10 comentários em "Existe vida (pra quem fica) após a morte?"
  1. Thamires Barros   15/03/16 • 10h37

    Puxa, te conheci na net por conta das dicas do chile, mas me apaixonei pelo cantinho e resolvi ficar. E quando a gente fica, a gente vai se tornando intima da pessoa, vai vendo as lutas diárias (que você posta aqui) e passa a sentir a dor da pessoa quando algo nela esta doendo.
    Ler isso me fez chorar, e mais ainda, me fez ver como a vida é curta, imprevisível, porém maravilhosa.
    Desejo muitas felicidades a vocês (sim, porque “desejar” condolências é esquecer que a vida continua, e eu quero ver vocês felizes) e fico muito feliz de saber que mesmo em meio a dor, você enxergou que a a vida é só uma passagem, e que para quem fica ela tem que continuar, porque a dor passa sim, anestesia depois de um tempo, e vira recordação. O jeito é conviver com a saudade, lembrar as coisas boas e principalmente o legado que a pessoa deixou pra gente. Imagino o como dói, já perdi pessoas queridas também, mas hoje vejo com outros olhos. Prefiro lembrar do quão maravilhoso foi o tempo de passagem dessas pessoas por aqui, e comigo. Como fui abençoada em tê-las. Que Deus console seu coração, do seu marido e toda a família. E assim como fala em um filme “A dor precisa ser sentida” , mas creia, ela passa.

    • Fê La Salye   15/03/16 • 15h51

      Thamires, só posso agradecer pelas palavras lindas e por tanto carinho. Desculpe a falta de texto na minha resposta, é que ainda é difícil mas acredite, seu comentário fez muita diferença.
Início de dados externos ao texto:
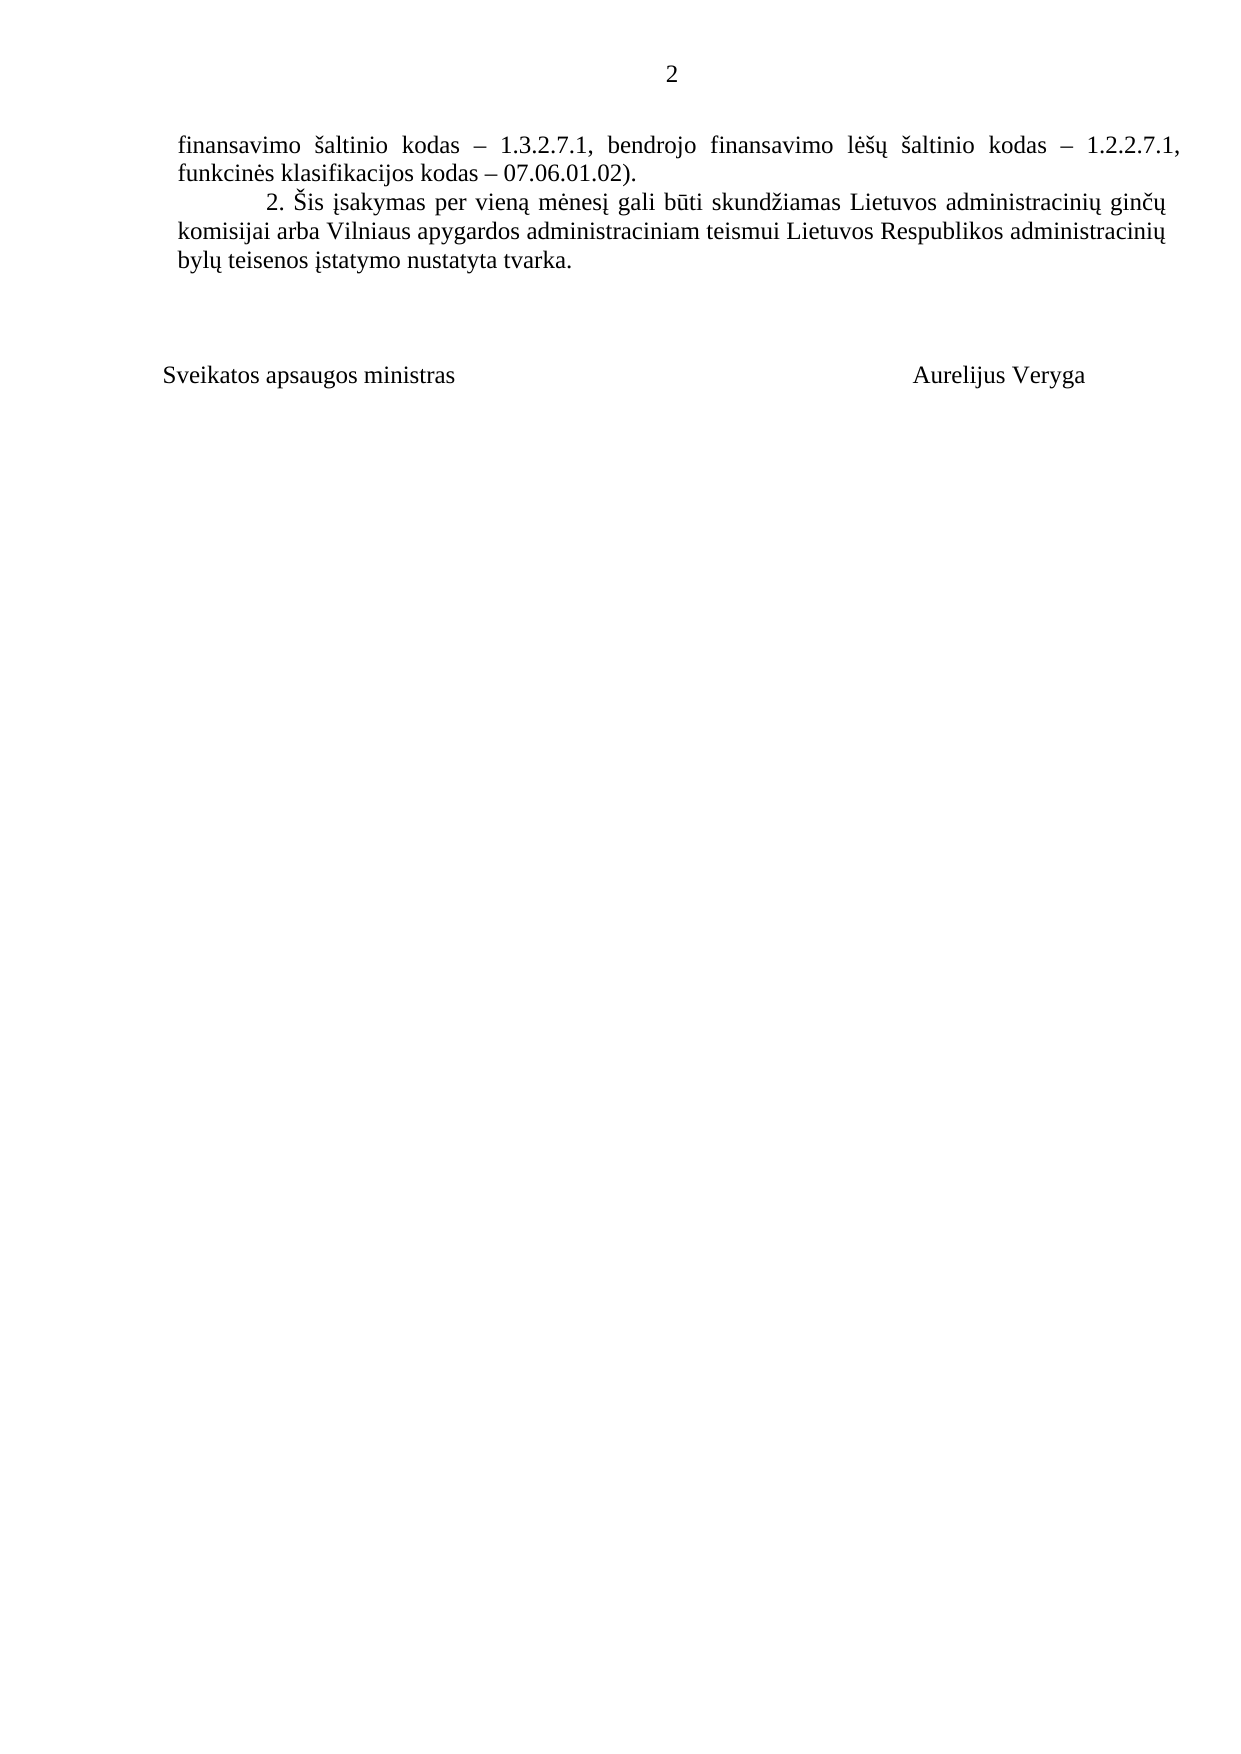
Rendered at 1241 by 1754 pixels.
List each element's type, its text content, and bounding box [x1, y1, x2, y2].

Obrigada!

  2. Maria Madalena oliveira   15/03/16 • 16h14

    Perder alguém que amamos é a pior dor que existe neste mundo.Mas a vida precisa continuar.Palavras sábias

  3. Nai   16/03/16 • 23h50

    Acompanho seu blog a alguns meses mas estou comentando pela primeira vez também… Só pra dizer cheguei até aqui após uma procura por diy de casamento, vim, vi, revirei váááários arquivos e virei uma leitora assídua. Por sinal seus posts do Chile vão me fazer passar a lua de mel aí… :-)
    Só queria deixar registrado o quanto esse post foi esplendoroso, sinto muito pelo que ocorreu, eu também penso que só o tempo cura certas coisas mas temos que deixá-lo fazer isso por nós. Me emocionou mesmo.
    Força a vocês nessa hora e obrigada pelo trabalho/diversão que você faz aqui, com certeza ajuda muitas pessoas em vários sentidos!

    • Fê La Salye   18/03/16 • 09h49

      Nai, muito obrigada pelo carinho. Pode ter certeza que seu comentário fez diferença para nós. Beijos!
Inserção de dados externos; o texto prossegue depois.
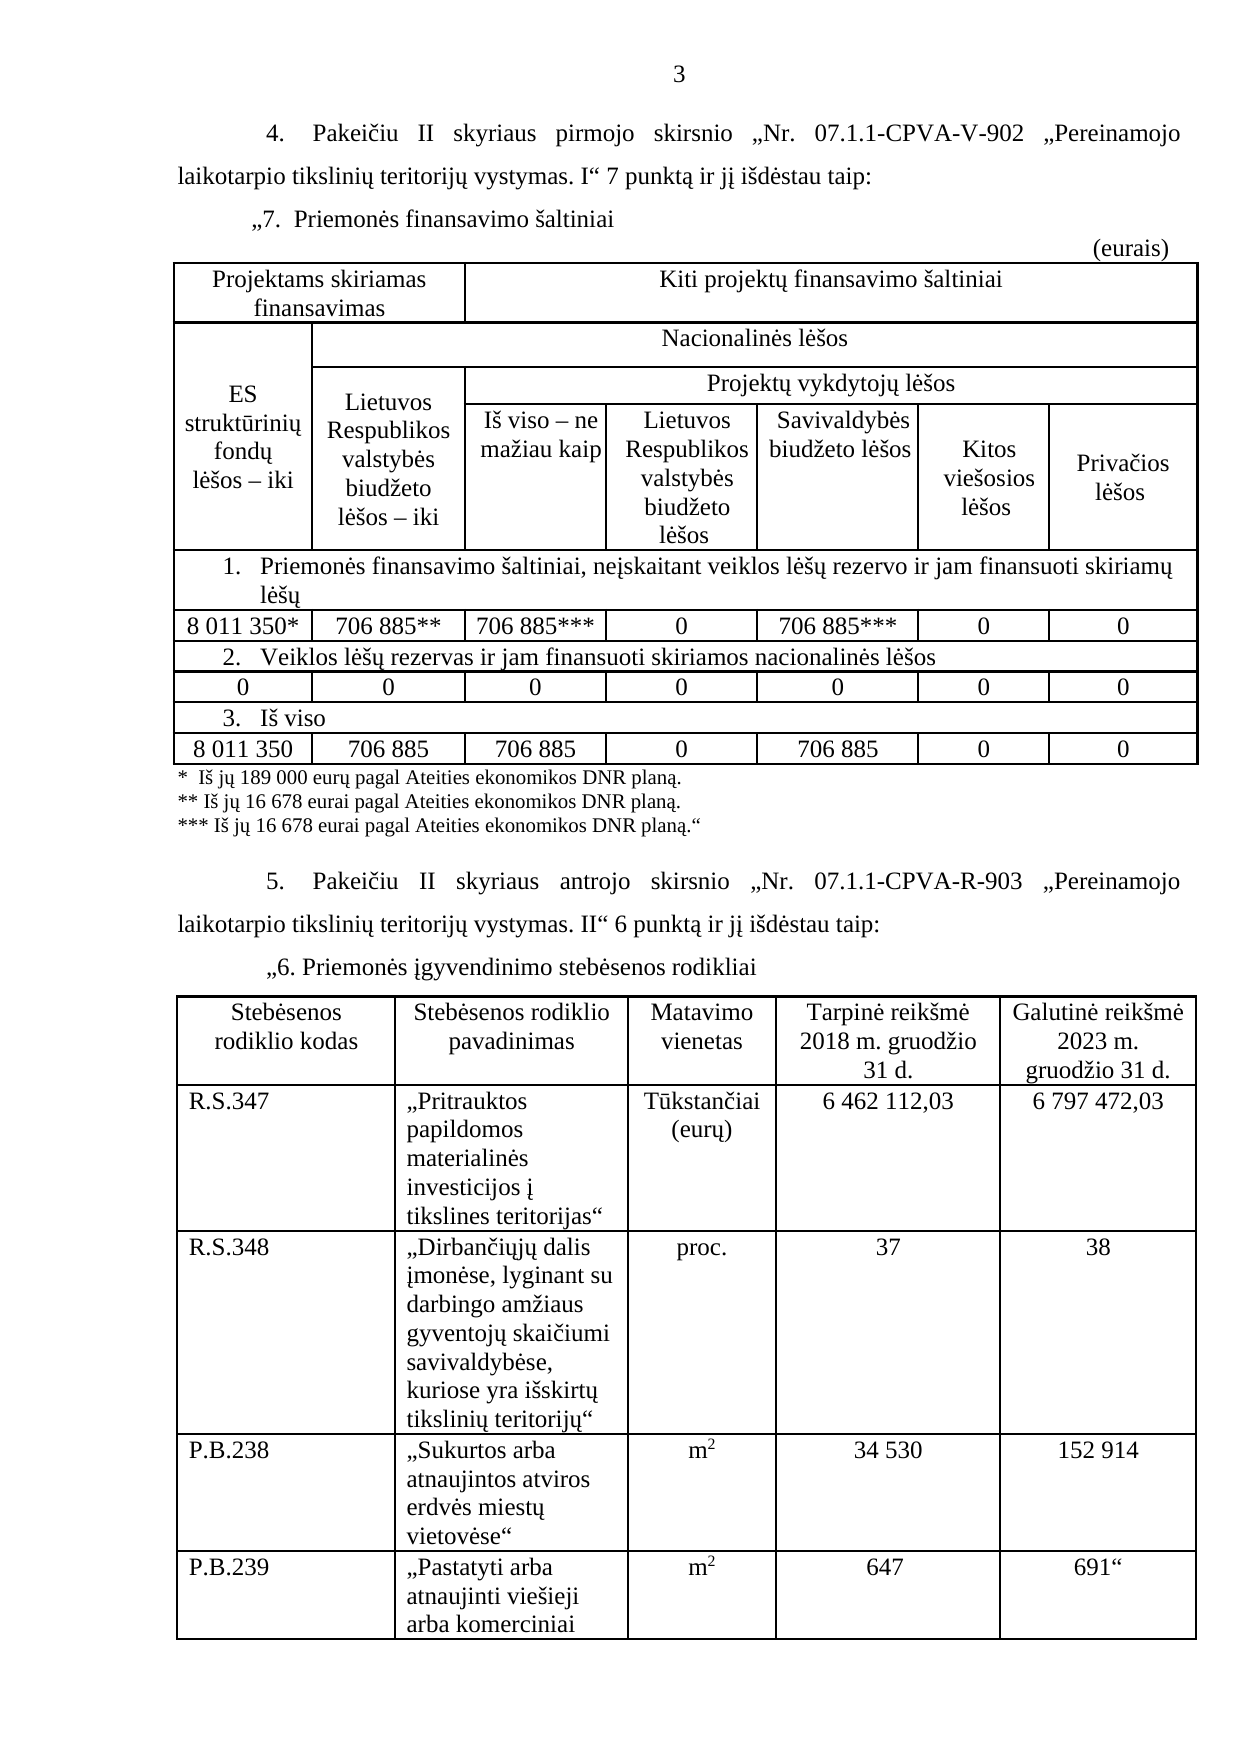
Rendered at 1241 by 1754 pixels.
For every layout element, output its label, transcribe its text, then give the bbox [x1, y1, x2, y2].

table_cell 706 885*** [466, 611, 605, 639]
table_cell 0 [175, 673, 311, 701]
table_cell proc. [629, 1232, 775, 1433]
table_cell Savivaldybės biudžeto lėšos [758, 405, 917, 549]
table_cell „Pastatyti arba atnaujinti viešieji arba komerciniai [396, 1552, 627, 1638]
table_cell 6 462 112,03 [777, 1086, 999, 1229]
table_cell Tūkstančiai (eurų) [629, 1086, 775, 1229]
table_cell „Dirbančiųjų dalis įmonėse, lyginant su darbingo amžiaus gyventojų skaičiumi savivaldybėse, kuriose yra išskirtų tikslinių teritorijų“ [396, 1232, 627, 1433]
table_cell 706 885 [758, 734, 917, 763]
table_cell 0 [313, 673, 464, 701]
table_cell Lietuvos Respublikos valstybės biudžeto lėšos [607, 405, 756, 549]
table_header Kiti projektų finansavimo šaltiniai [466, 264, 1196, 321]
table_cell „Pritrauktos papildomos materialinės investicijos į tikslines teritorijas“ [396, 1086, 627, 1229]
table_cell 6 797 472,03 [1001, 1086, 1195, 1229]
table_cell 0 [919, 734, 1048, 763]
table_cell 3. Iš viso [175, 703, 1196, 732]
table_cell 0 [607, 611, 756, 639]
table_cell 8 011 350* [175, 611, 311, 639]
table_cell 0 [1050, 611, 1196, 639]
table_header Stebėsenos rodiklio pavadinimas [396, 998, 627, 1084]
table_header Matavimo vienetas [629, 998, 775, 1084]
table_cell 0 [607, 734, 756, 763]
table_cell 0 [758, 673, 917, 701]
table_cell 1. Priemonės finansavimo šaltiniai, neįskaitant veiklos lėšų rezervo ir jam finansuoti skiriamų lėšų [175, 551, 1196, 609]
table_cell 8 011 350 [175, 734, 311, 763]
table_cell Kitos viešosios lėšos [919, 405, 1048, 549]
table_cell Lietuvos Respublikos valstybės biudžeto lėšos – iki [313, 368, 464, 549]
text * Iš jų 189 000 eurų pagal Ateities ekonomikos DNR planą. [177, 765, 1181, 789]
text (eurais) [620, 233, 1181, 262]
table_header Tarpinė reikšmė 2018 m. gruodžio 31 d. [777, 998, 999, 1084]
table_cell 152 914 [1001, 1435, 1195, 1550]
table_cell 34 530 [777, 1435, 999, 1550]
table_cell P.B.239 [178, 1552, 394, 1638]
table_header Stebėsenos rodiklio kodas [178, 998, 394, 1084]
table_cell 706 885 [466, 734, 605, 763]
table_header Projektams skiriamas finansavimas [175, 264, 464, 321]
text ** Iš jų 16 678 eurai pagal Ateities ekonomikos DNR planą. [177, 789, 1181, 813]
table_cell 706 885*** [758, 611, 917, 639]
text „7. Priemonės finansavimo šaltiniai [251, 204, 1181, 233]
table_cell m2 [629, 1435, 775, 1550]
table_cell 0 [607, 673, 756, 701]
table_cell R.S.348 [178, 1232, 394, 1433]
table_cell R.S.347 [178, 1086, 394, 1229]
table_cell 691“ [1001, 1552, 1195, 1638]
table_cell 706 885 [313, 734, 464, 763]
table_cell Iš viso – ne mažiau kaip [466, 405, 605, 549]
table_cell ES struktūrinių fondų lėšos – iki [175, 324, 311, 549]
text *** Iš jų 16 678 eurai pagal Ateities ekonomikos DNR planą.“ [177, 813, 1181, 837]
table_cell 0 [466, 673, 605, 701]
table_cell m2 [629, 1552, 775, 1638]
table_cell 0 [919, 673, 1048, 701]
table_cell 2. Veiklos lėšų rezervas ir jam finansuoti skiriamos nacionalinės lėšos [175, 642, 1196, 670]
table_cell 38 [1001, 1232, 1195, 1433]
table_cell 37 [777, 1232, 999, 1433]
table_cell 0 [1050, 673, 1196, 701]
table_cell „Sukurtos arba atnaujintos atviros erdvės miestų vietovėse“ [396, 1435, 627, 1550]
table_cell 647 [777, 1552, 999, 1638]
text „6. Priemonės įgyvendinimo stebėsenos rodikliai [266, 952, 1181, 981]
text 5. Pakeičiu II skyriaus antrojo skirsnio „Nr. 07.1.1-CPVA-R-903 „Pereinamojo laikotarpio tikslinių teritorijų vystymas. II“ 6 punktą ir jį išdėstau taip: [177, 866, 1181, 938]
table_cell Nacionalinės lėšos [313, 324, 1196, 366]
table_cell 0 [919, 611, 1048, 639]
table_cell 0 [1050, 734, 1196, 763]
table_cell Privačios lėšos [1050, 405, 1196, 549]
table_cell P.B.238 [178, 1435, 394, 1550]
text 4. Pakeičiu II skyriaus pirmojo skirsnio „Nr. 07.1.1-CPVA-V-902 „Pereinamojo laikotarpio tikslinių teritorijų vystymas. I“ 7 punktą ir jį išdėstau taip: [177, 118, 1181, 190]
table_cell Projektų vykdytojų lėšos [466, 368, 1196, 403]
table_cell 706 885** [313, 611, 464, 639]
table_header Galutinė reikšmė 2023 m. gruodžio 31 d. [1001, 998, 1195, 1084]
  4. Carolina Costa   19/03/16 • 07h25

    A pessoa mais próxima q já perdi foi minha vó, e eu já morava fora. Eu tava indo de férias pra PE, meu vôo saiu pontualmente às 15:30, (o fuso do AM é uma hora a menos que PE) e 16:30 foi o horário declarado do óbito dela. Acho que a velhinha tava querendo ter certeza deu embarcar pra ela poder partir. Meu pai foi me buscar no aeroporto aos prantos, e tipo milhares de porquês vem a cabeça, aceitar ao fato q nunca mais ia poder abraça-la doeu muito. E o luto realmente é preociso fê, e não tem tempo determinado de acabar, é preciso vive-lo bem pra assim acabar toda a tristeza é ficar só a saudade. Que a Sagrada Família conforte o coração de sua família e que você é Narciso consigam correr e sorrir em breve.
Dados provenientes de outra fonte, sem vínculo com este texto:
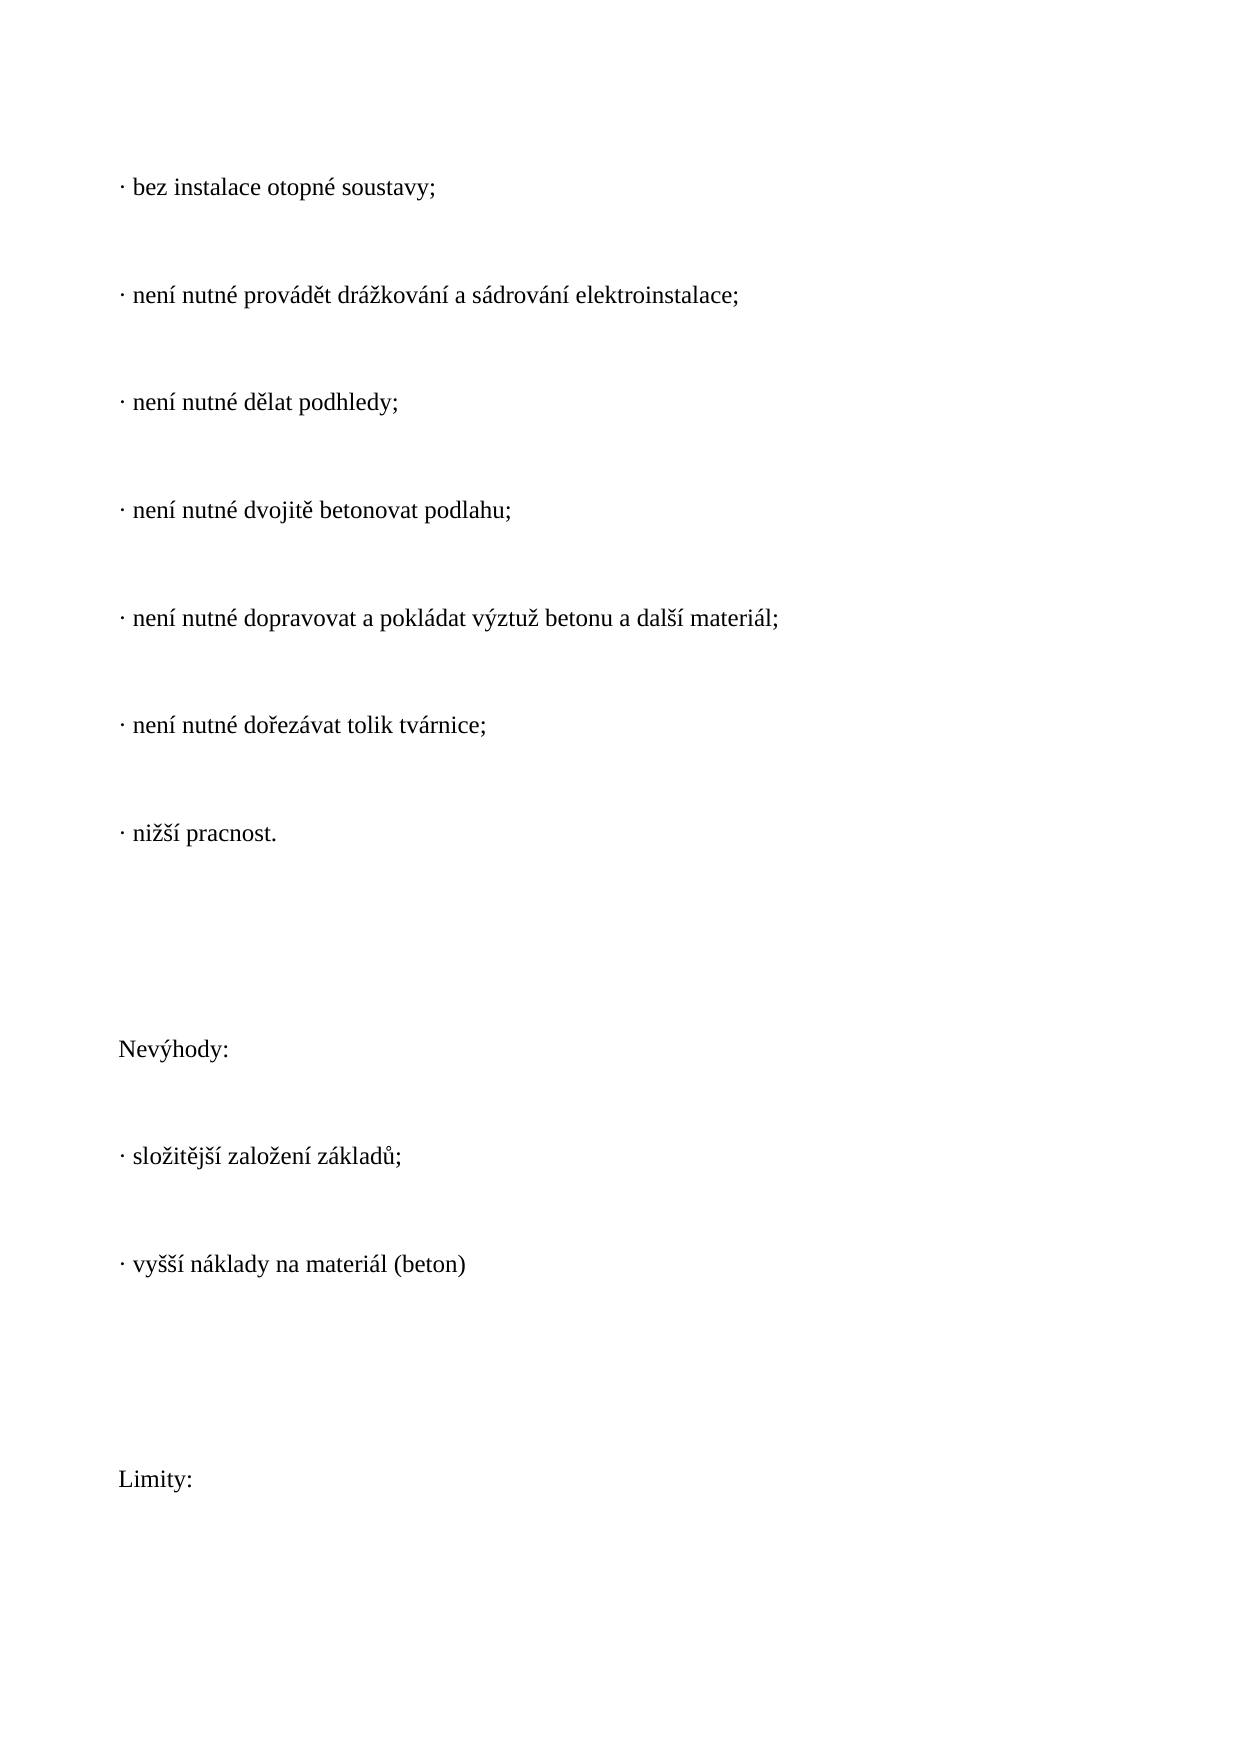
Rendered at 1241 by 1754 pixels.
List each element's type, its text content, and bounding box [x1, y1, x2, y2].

text · nižší pracnost. [118, 818, 1122, 847]
text Nevýhody: [118, 1034, 1122, 1062]
text · není nutné dělat podhledy; [118, 387, 1122, 416]
text · není nutné dopravovat a pokládat výztuž betonu a další materiál; [118, 603, 1122, 632]
text · není nutné dvojitě betonovat podlahu; [118, 495, 1122, 524]
text · vyšší náklady na materiál (beton) [118, 1249, 1122, 1278]
text · složitější založení základů; [118, 1141, 1122, 1170]
text · bez instalace otopné soustavy; [118, 172, 1122, 201]
text · není nutné provádět drážkování a sádrování elektroinstalace; [118, 280, 1122, 308]
text Limity: [118, 1464, 1122, 1493]
text · není nutné dořezávat tolik tvárnice; [118, 711, 1122, 739]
    • Fê La Salye   03/04/16 • 22h17

      Carol, desculpe a demora. Foram dias complexos. Incrível a sua experiência. Realmente, é preciso viver cada fase. Muito obrigada pelo carinho! Bjs

  5. Luanna   23/04/16 • 20h37

    Me emocionei, sei que não existem palavras que demonstrem um conforto, mas lhe mando boas energias, luz, e a fé na vida eterna! Beijos Fe!